> DATASET RECORDS:
+-------+

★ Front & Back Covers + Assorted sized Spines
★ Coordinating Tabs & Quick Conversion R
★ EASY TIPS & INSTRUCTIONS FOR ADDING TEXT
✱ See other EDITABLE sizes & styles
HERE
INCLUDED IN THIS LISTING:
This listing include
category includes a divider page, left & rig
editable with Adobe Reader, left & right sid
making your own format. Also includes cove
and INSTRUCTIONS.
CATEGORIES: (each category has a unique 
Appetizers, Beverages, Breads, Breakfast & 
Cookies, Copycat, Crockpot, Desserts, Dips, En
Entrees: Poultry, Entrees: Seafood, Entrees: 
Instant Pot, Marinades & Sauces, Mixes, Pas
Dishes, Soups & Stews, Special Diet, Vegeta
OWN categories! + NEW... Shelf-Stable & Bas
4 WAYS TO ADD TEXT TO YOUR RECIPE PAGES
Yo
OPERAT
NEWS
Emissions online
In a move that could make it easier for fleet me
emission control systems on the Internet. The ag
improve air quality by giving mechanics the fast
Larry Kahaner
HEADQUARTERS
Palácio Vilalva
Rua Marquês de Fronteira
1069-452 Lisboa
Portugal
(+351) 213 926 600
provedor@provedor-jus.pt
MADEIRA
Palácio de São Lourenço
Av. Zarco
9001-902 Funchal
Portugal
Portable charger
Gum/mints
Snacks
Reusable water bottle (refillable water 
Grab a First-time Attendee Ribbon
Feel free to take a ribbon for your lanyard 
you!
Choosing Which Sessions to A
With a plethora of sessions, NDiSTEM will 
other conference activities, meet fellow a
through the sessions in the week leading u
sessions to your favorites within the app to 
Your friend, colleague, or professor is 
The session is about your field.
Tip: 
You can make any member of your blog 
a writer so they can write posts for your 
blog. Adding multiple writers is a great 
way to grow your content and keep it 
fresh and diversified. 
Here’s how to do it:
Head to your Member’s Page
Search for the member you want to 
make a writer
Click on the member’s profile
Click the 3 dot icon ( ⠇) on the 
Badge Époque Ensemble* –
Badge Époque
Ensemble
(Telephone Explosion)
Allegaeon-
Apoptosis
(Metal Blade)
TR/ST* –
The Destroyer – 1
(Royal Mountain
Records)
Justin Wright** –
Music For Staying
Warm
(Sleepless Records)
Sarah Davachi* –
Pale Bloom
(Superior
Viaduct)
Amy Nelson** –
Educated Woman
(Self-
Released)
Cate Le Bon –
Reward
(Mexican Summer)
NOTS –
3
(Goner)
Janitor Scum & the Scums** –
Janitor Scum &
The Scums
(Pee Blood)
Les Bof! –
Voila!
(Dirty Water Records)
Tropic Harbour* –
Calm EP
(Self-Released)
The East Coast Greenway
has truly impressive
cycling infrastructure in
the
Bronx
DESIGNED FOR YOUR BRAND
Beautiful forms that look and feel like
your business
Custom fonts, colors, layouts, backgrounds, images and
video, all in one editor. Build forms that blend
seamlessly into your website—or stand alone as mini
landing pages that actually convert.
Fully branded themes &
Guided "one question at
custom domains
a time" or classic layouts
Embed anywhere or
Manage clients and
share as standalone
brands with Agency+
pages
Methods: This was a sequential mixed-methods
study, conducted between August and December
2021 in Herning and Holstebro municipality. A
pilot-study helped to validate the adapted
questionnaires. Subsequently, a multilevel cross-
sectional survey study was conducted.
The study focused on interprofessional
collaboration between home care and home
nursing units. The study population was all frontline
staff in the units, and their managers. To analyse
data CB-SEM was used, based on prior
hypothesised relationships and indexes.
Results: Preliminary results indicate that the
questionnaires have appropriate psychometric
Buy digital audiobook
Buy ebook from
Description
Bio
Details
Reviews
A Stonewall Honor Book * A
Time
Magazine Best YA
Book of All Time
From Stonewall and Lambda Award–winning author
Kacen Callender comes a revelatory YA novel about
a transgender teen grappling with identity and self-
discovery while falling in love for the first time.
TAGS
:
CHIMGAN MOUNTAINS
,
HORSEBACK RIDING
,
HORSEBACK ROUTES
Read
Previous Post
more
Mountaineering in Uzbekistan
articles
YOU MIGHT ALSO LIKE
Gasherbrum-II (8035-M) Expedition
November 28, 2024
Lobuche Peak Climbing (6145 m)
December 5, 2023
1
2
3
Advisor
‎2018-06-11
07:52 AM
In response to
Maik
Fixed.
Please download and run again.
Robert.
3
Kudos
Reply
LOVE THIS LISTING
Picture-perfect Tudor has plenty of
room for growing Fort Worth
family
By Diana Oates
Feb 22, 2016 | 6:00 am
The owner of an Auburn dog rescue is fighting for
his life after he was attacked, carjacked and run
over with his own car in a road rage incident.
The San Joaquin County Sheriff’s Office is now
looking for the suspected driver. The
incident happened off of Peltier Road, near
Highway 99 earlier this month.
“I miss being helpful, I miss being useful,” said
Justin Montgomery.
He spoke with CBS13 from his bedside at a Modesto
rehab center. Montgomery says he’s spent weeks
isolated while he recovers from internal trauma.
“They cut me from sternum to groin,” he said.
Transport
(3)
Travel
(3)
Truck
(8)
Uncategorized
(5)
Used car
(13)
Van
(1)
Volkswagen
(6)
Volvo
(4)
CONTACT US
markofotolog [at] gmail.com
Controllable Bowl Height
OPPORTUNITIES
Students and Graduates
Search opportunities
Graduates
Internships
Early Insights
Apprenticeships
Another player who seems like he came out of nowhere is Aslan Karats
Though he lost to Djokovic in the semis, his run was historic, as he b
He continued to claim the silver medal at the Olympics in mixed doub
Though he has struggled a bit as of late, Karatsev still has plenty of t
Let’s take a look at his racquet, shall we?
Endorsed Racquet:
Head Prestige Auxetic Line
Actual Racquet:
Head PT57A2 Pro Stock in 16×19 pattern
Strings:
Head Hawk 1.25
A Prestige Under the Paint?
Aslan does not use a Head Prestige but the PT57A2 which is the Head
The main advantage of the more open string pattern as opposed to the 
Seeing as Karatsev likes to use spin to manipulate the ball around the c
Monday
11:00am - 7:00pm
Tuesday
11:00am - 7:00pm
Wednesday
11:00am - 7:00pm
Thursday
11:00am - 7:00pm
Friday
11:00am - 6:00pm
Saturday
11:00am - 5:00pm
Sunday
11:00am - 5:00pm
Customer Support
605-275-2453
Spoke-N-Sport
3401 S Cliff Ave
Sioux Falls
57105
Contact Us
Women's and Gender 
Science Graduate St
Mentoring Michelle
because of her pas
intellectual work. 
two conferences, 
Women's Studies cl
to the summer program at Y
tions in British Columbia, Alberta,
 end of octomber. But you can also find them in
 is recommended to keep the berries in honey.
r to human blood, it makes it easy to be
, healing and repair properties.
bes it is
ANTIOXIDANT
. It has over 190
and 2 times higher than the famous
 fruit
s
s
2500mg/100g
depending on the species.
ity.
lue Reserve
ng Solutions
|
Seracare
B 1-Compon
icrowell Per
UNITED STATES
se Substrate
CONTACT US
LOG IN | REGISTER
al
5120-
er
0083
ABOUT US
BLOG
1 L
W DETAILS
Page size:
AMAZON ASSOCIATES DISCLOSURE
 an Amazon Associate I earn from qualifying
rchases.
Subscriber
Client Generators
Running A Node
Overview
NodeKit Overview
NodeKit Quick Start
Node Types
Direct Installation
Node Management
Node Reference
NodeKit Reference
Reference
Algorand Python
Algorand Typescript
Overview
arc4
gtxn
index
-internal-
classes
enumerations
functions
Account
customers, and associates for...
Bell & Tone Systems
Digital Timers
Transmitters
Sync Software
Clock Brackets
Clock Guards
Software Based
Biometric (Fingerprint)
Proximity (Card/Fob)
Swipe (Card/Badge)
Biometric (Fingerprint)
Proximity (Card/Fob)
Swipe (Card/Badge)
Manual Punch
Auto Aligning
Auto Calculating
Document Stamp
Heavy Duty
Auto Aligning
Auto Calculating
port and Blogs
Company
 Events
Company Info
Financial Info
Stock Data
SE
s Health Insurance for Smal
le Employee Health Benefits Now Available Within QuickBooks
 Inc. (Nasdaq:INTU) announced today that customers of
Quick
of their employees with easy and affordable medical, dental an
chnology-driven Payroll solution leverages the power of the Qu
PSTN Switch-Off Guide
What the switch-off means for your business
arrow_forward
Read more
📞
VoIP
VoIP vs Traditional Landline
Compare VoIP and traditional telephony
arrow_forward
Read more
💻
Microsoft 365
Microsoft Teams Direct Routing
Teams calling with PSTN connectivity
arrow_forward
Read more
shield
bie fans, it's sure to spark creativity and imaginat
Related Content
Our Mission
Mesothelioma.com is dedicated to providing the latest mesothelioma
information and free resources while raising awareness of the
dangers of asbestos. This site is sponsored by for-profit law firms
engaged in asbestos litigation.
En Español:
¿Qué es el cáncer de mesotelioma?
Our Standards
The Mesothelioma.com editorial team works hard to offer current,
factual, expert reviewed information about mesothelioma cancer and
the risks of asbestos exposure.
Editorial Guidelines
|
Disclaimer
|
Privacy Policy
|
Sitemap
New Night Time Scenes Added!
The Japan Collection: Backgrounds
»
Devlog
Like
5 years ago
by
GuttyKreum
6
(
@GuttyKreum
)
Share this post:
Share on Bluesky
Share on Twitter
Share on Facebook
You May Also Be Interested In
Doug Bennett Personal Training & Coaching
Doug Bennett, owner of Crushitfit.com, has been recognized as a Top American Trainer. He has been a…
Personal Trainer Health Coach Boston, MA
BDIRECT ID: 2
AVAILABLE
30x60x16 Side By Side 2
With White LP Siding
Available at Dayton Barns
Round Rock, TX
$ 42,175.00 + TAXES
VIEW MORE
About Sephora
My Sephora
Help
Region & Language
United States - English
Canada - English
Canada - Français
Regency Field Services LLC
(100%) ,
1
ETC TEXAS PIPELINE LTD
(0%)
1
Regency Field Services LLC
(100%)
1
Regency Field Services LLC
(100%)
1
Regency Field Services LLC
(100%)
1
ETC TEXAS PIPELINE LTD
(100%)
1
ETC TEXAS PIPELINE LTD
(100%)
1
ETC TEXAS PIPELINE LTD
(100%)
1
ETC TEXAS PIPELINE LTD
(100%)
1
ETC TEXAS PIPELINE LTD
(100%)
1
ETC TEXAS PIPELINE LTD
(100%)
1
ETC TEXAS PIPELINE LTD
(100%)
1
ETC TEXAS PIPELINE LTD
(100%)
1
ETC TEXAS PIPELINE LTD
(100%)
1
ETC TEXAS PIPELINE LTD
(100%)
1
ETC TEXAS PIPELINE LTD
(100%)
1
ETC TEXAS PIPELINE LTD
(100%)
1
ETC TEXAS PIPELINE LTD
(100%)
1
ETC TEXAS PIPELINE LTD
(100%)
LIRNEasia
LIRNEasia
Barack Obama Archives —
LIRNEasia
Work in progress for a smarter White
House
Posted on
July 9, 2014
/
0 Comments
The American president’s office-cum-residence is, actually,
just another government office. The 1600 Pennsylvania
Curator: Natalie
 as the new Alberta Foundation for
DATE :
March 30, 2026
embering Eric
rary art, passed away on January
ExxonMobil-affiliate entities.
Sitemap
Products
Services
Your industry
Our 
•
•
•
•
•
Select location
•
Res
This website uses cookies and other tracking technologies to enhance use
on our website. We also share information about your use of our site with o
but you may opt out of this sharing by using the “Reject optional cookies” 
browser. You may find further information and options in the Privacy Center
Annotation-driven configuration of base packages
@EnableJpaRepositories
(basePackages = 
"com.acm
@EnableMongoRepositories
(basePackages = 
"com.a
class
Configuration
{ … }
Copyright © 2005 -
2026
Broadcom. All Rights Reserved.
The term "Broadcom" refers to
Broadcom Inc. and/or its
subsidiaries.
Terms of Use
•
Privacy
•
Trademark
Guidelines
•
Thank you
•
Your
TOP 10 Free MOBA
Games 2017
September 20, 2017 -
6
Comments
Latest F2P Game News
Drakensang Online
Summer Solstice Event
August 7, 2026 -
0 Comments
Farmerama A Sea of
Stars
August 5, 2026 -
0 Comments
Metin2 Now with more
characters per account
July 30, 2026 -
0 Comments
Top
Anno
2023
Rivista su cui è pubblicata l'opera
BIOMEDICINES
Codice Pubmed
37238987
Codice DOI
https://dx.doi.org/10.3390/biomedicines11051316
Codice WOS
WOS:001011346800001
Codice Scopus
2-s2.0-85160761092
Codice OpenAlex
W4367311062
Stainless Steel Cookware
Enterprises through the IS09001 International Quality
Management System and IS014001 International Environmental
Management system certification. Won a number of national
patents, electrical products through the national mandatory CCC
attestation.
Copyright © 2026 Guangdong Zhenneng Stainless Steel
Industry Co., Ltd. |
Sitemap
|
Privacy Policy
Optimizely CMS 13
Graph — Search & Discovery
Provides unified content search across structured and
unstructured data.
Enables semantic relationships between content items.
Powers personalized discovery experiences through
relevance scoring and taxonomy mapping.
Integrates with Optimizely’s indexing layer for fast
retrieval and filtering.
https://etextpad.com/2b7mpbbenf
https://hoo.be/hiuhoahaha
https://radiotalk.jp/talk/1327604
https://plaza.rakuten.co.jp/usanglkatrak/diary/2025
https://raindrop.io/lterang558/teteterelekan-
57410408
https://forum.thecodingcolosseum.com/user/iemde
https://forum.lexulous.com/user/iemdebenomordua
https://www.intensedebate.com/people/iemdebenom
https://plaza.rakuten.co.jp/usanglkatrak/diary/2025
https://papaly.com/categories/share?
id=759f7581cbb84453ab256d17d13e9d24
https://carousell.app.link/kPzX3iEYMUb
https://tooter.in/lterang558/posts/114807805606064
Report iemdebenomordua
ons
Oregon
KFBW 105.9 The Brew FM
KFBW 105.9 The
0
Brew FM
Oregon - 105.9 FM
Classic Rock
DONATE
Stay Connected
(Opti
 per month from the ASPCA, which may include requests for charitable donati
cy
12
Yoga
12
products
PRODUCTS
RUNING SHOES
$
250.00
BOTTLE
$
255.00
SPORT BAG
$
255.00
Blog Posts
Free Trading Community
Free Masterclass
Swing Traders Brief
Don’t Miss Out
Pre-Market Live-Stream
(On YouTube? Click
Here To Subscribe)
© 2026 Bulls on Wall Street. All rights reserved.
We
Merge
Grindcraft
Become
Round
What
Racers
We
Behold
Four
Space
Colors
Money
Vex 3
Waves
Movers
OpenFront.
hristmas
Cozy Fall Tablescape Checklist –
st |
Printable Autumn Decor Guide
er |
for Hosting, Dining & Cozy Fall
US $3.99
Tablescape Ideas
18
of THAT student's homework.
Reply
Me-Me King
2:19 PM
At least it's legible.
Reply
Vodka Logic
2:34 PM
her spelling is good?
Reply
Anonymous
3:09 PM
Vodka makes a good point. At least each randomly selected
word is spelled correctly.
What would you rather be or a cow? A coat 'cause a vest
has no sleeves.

+-------+

> WORK TASK: Please rewrite the entries, beginning at the first line and stopping after the line that contains "editable with Adobe Reader, left & right sid", with "Spines" switched to "Labels" and everything else unchanged. Give only those lines.

> RESPONSE BOX:
★ Front & Back Covers + Assorted sized Labels
★ Coordinating Tabs & Quick Conversion R
★ EASY TIPS & INSTRUCTIONS FOR ADDING TEXT
✱ See other EDITABLE sizes & styles
HERE
INCLUDED IN THIS LISTING:
This listing include
category includes a divider page, left & rig
editable with Adobe Reader, left & right sid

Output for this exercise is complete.